No universo Marvel, Bruce Banner era um cientista brilhante que, por causa de um acidente, sofreu mutações genéticas e se transformou num monstro mutante de força bruta, batizado como Hulk pelos militares que tentaram detê-lo. Durante muito tempo, Banner não conseguia controlar o momento da transformação, geralmente devida às emoções, e isso complicava-lhe a vida. Quando construiu uma máquina de raios gama capaz de o transformar em Hulk e, depois, de reverter a transformação, pôde finalmente tornar-se útil. Porquê? Porque apesar de ter nele potencialidades enormes como Hulk, passou a ter controlo. Ora é isso que falta a este FC Porto. Em condições normais é uma equipa boa, que já ganhou dois campeonatos em três e atingiu duas vezes os quartos-de-final da Liga dos Campeões. Se estiver a ganhar, vai-se mantendo em modo Bruce Banner. Quando se irrita, porém, entra em modo-Hulk, com muita garra e pouco controlo emocional. E aí, das duas uma: ou ganha na raça, como podia bem ter sucedido ontem, frente ao Moreirense, estivesse Toni Martínez dez centímetros mais atrás no lance do segundo golo, ou perde os pontos e as estribeiras, como aconteceu no fim do jogo.
O jogo de ontem foi, todo ele, um exemplo desta alegoria. Capaz de executar uma pressão intensa e asfixiante sobre um adversário que, por causa disso, foi sempre tendo dificuldades a sair lá de trás, ao FC Porto foi faltando em argumentos ofensivos o que sobrava em lances de corpo-a-corpo dos quais nascem reclamações de penaltis. Até ao golo do Moreirense, o jogo correu quase todo no meio-campo ofensivo dos campeões nacionais, mas sem grandes oportunidades para bater Pasinato. Foi só aí, no golo de Ferraresi, possivelmente com reforço no primeiro penalti reclamado (Ba sobre Pepe, aos 45+1’) e nas conversas de balneário ao intervalo, que as emoções ativaram o Hulk debaixo do equipamento azul e branco. E o que daí resultou foi um FC Porto mais forte na segunda parte, ainda que menos cerebral, um FC Porto cuja força vinha mais da vontade e da garra que do controlo emocional, um FC Porto que encostou o adversário às cordas mas que mostrou sempre dificuldades em acabar com ele, um FC Porto que a partir de determinada altura perdeu em lucidez o que ganhou em força e começou a ser prisioneiro da espiral de emoções em que baseia o crescimento em cada jogo, concentrando-se, por exemplo, mais na criação de situações de potencial penalti do que na criação de lances de golo.
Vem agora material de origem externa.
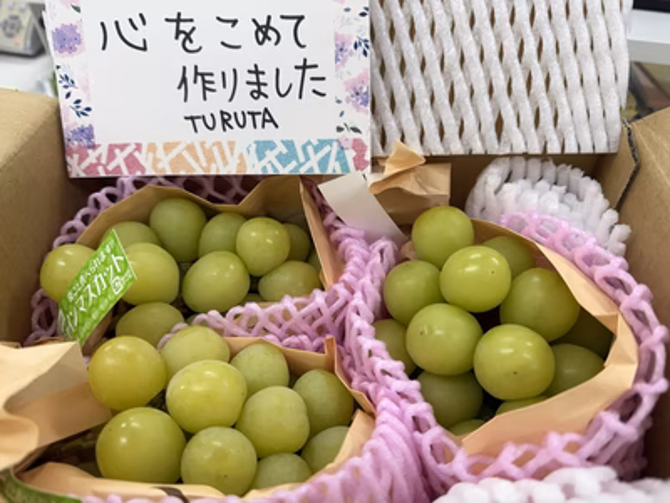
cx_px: 335
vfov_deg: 56.8
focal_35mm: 24
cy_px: 252
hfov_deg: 71.6
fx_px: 465
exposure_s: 1/120
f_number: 1.78
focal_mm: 6.76
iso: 125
Parafraseando Pinto da Costa – e, creio que ao contrário do presidente portista, não estou a falar de arbitragens – “em condições normais”, o FC Porto teria ganho o jogo de ontem. Teve volume de jogo mais do que suficiente. Em modo-Hulk, na segunda parte, teve ocasiões de golo mais do que suficientes para virar – e, mesmo assim, não só esteve a perder até bem perto do fim como correu riscos de sofrer o segundo golo, na busca do empate. Aquilo que se foi ouvindo da boca dos jogadores em campo – e os microfones, ontem, estavam particularmente atentos – permitiu perceber que lhes faltou controlo emocional. Tudo o que se passou depois do final do jogo tem também a ver com essa lacuna de todo o grupo e é provavelmente o preço a pagar, tanto por esta forma de crescimento que é a predileta da equipa como pela noção que está já profundamente enraizada no futebol português, segundo a qual todos os campeonatos são comprados. Ganhe quem ganhar, os que perdem acham sempre a mesma coisa – a não ser quando lhes toca a ele ganhar. Aí já foi contra tudo e contra todos.
Não devia ser preciso andar tudo a trocar insultos e ameaças – e atenção que o mesmo tinha já sucedido de véspera, no SC Braga-Sporting – para percebermos que isto é mau para o futebol.